Yeah, it's still the majority of our business is just over half is in the oil and gas drilling and completions activity, but we've seen significant growth in those other segments. And I like to always keep reminding people that over the last couple of years, we've been deploying the majority of our capital into these beyond well-paid applications just to make sure we're continuing to diversify the business. And I'll expect to see that again in 2024 with the majority of the capital going into the beyond well-paid applications. In saying that, our oil and gas business is a great business. It will continue to grow. We just know long term that there is a real benefit to make it through. We've got a very diverse portfolio.
Okay, thanks for that. And then maybe just for Greer on the leverage target, achieving your three times ratio mainly from growing to EBITDA, but wondering your thoughts around asset sales as potentially being part of the plan to accelerate that timeline to reach your target level.
Yeah, thanks, Patrick. So currently, our target to get to three times, we think we can do this in roughly three years. And we wouldn't need to rely on asset sales, I think. So there are no plans. I think we like the businesses we have. We like the footprints. There's nothing that we're actively looking to sell. Obviously, at certain prices, anything is for sale. Which kind of goes without saying. But I just say there's nothing that we have on the path and don't need to do that to achieve our objectives.
Okay, thank you.
Thank you. I'm currently showing no further questions at this time. I'd like to hand the call back over to Alan McDonald for closing remarks.

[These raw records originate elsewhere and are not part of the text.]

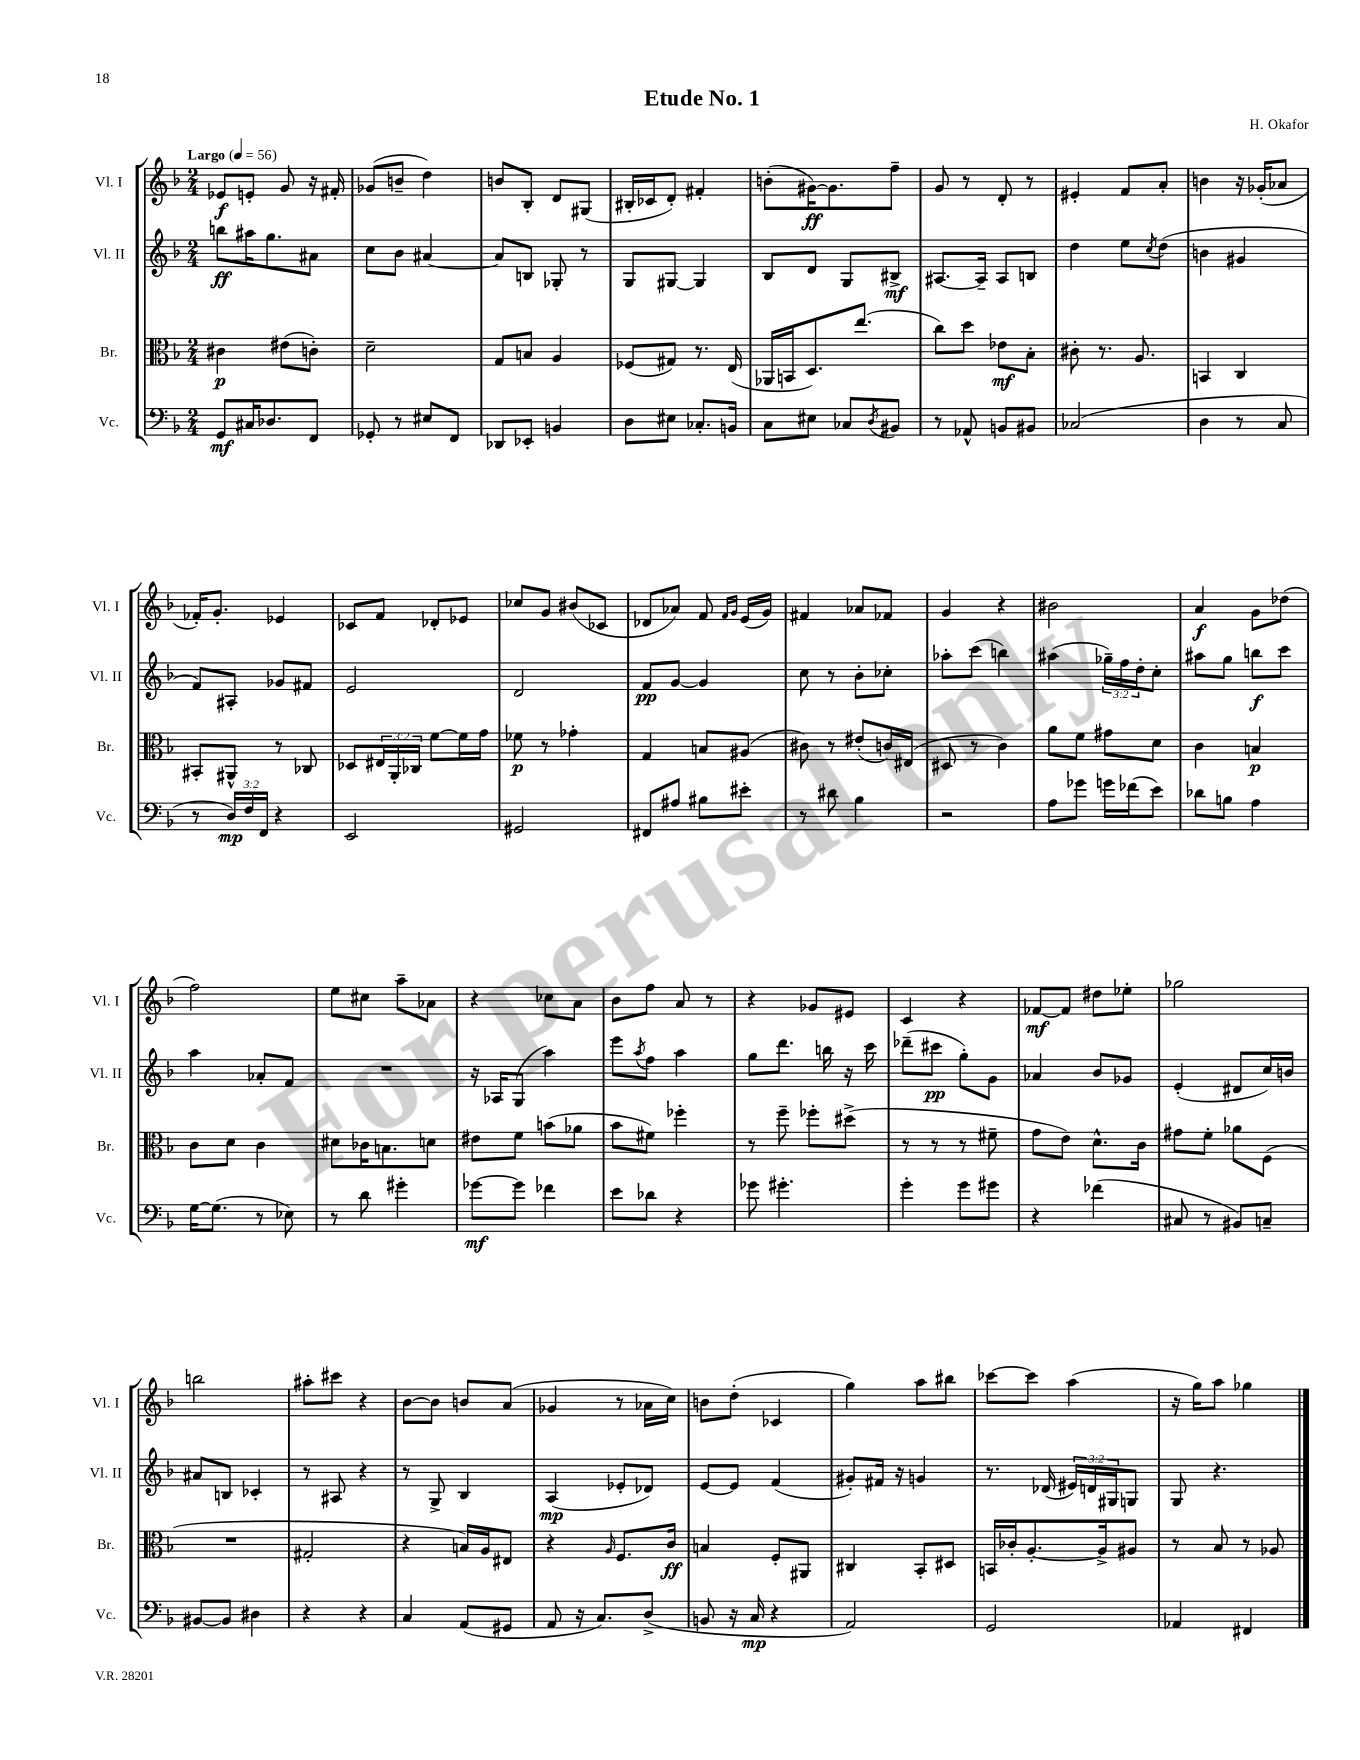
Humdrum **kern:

**kern	**kern	**kern	**kern
*staff4	*staff3	*staff2	*staff1
*clefF4	*clefC3	*clefG2	*clefG2
*k[b-]	*k[b-]	*k[b-]	*k[b-]
*M2/4	*M2/4	*M2/4	*M2/4
*MM56	*MM56	*MM56	*MM56
8GG	4c#	8bb	8e-
16C#	.	16aa#	8e'
8.D-	.	8.gg	.
.	(8e#	.	8g
8FF	8c')	8a#	16r
.	.	.	16f#'
=	=	=	=
8GG-'	2d~	8cc	(8g-
8r	.	8b-	8b~
8E#	.	[4a#	4dd)
8FF	.	.	.
=	=	=	=
8DD-	8G	8a#]	8b
8EE-'	8B	8B	8B-'
4BB	4A	8G-'	8d
.	.	8r	(8G#
=	=	=	=
8D	(8F-	8G	16B#'
.	.	.	16c-
8E#	8G#)	[8G#	8d')
8.C-'	8.r	4G#]	4f#'
16BB	(16E	.	.
=	=	=	=
8C	16AA-	8B-	(8b'
.	16BB	.	.
8E#	8.D)	8d	[16g#)
.	.	.	8.g#]
8C-	.	8G	.
.	(8.ee	.	.
8qD	.	.	.
8BB#	.	8B#^	8ff~
=	=	=	=
8r	8cc)	[8.A#	8g
8AA-^^	8dd	.	8r
.	.	16A#~]	.
8BB	8e-	8A#	8d'
8BB#	8B-'	8B	8r
=	=	=	=
(2C-	8c#'	4dd	4e#'
.	8.r	.	.
.	.	8ee	8f
.	8.A	.	.
.	.	8qcc	.
.	.	(8dd	8a'
=	=	=	=
4D	4BB	4b	4b
8r	4C	4g#	16r
.	.	.	(16g-'
8C	.	.	8a-
=	=	=	=
8r	8BB#'	8f)	16f-')
.	.	.	8.g'
24D)	8AA#^^	8A#'	.
24F	.	.	.
24FF	.	.	.
4r	8r	8g-	4e-
.	8C-	8f#	.
=	=	=	=
2EE	8D-	2e	8c-
.	24E#	.	8f
.	24AA'	.	.
.	24C-	.	.
.	[8f	.	8d-'
.	16f]	.	8e-
.	16g	.	.
=	=	=	=
2GG#	8f-	2d	8cc-
.	8r	.	8g
.	4g-'	.	(8b#
.	.	.	8c-
=	=	=	=
8FF#	4G	8f	8d-
8A#	.	[8g	8a-)
8B#	8B	4g]	8f
.	.	.	16qqf
.	.	.	16qqg
8e#'	(8A#	.	(16e
.	.	.	16g)
=	=	=	=
8r	8c#)	8cc	4f#
8d#	8r	8r	.
4B-	(8e#'	8b-'	8a-
.	16c)	8cc-'	8f-
.	(16E#	.	.
=	=	=	=
2r	8D#	8aa-'	4g
.	8r	(8ccc	.
.	4c)	4bb)	4r
=	=	=	=
8A	8a	(4aa#	2b#
8g-	8f	.	.
16g	8g#	24gg-~)	.
.	.	24ff	.
(16f-	.	.	.
.	.	24dd'	.
8e)	8d	8cc'	.
=	=	=	=
8d-	4c	8aa#	4a
8B	.	8gg	.
4A	4B	8bb	8g
.	.	8ccc	(8dd-
=	=	=	=
[16G	8c	4aa	2ff)
(8.G]	.	.	.
.	8d	.	.
8r	4c	8a-'	.
8E-)	.	8f	.
=	=	=	=
8r	8d#	2r	8ee
8d	16c-	.	8cc#
.	8.B	.	.
4g#'	.	.	8aa~
.	8d	.	8a-
=	=	=	=
[8g-	8e#	16r	4r
.	.	16A-	.
8g-]	8f	(8G	.
4f-	(8b	4aa)	8cc-
.	8a-	.	8a
=	=	=	=
8e	8b-	8eee	8b-
.	.	8qaa	.
8d-	8f#)	8ff	8ff
4r	4ff-'	4aa	8a
.	.	.	8r
=	=	=	=
8g-	8r	8gg	4r
4.g#'	8ff~	8.ddd	.
.	8ff-'	.	8g-
.	.	16bb	.
.	(8dd#^	16r	8e#
.	.	16ccc	.
=	=	=	=
4g'	8r	(8ddd-~	4c
.	8r	8ccc#	.
8g	8r	8gg')	4r
8g#	8f#~	8g	.
=	=	=	=
4r	8g	4a-	[8f-
.	8e)	.	8f-]
(4f-	8.d^^	8b-	8dd#
.	.	8g-	8ee-'
.	16c	.	.
=	=	=	=
8C#	8g#	(4e'	2gg-
8r	8f'	.	.
8BB#)	8a-	8d#	.
8C~	(8F	16cc)	.
.	.	16b	.
=	=	=	=
[8BB#	2r	8a#	2bb
8BB#]	.	8B	.
4D#	.	4c-'	.
=	=	=	=
4r	2G#'	8r	8aa#'
.	.	8A#	8ccc#
4r	.	4r	4r
=	=	=	=
4C	4r	8r	[8b-
.	.	8G^	8b-]
(8AA	16B)	4B-	8b
.	16A	.	.
8GG#	8E#	.	(8a
=	=	=	=
8AA	4r	(4A	4g-
16r	.	.	.
8.C)	.	.	.
.	16qqA	.	.
.	8.F	8e-'	8r
(8D^	.	8d-)	16a-
.	16c	.	16cc)
=	=	=	=
8BB	4B	[8e	8b
16r	.	8e]	(8dd'
16C	.	.	.
4r	8F'	(4f	4c-
.	8AA#	.	.
=	=	=	=
2AA)	4C#	8g#')	4gg)
.	.	16f#	.
.	.	16r	.
.	8BB-'	4g	8aa
.	8D#	.	8bb#
=	=	=	=
2GG	16BB	8.r	[8ccc-
.	16c-'	.	.
.	[8.A'	.	8ccc-]
.	.	(16d-	.
.	.	24e#)	(4aa
.	.	24d	.
.	16A^]	.	.
.	.	24G#	.
.	8A#	8G	.
=	=	=	=
4AA-	8r	8G	16r
.	.	.	16gg)
.	8B-	4.r	8aa
4FF#	8r	.	4gg-
.	8A-	.	.
==	==	==	==
*-	*-	*-	*-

Thanks very much, everybody. We appreciate obviously your time and engagement on our business here. And I'd like to take the opportunity to thank all our employees at Superior for their continued contribution to our success, their focus on safety and reliably serving our customers. If it wasn't for our employees, none of this would be possible. Thanks for your participation. And I look forward to speaking with you all through the course of the next quarter. Have a great day, everyone.
I'll be off further. This concludes today's conference call. Thank you for your participation. You may now disconnect.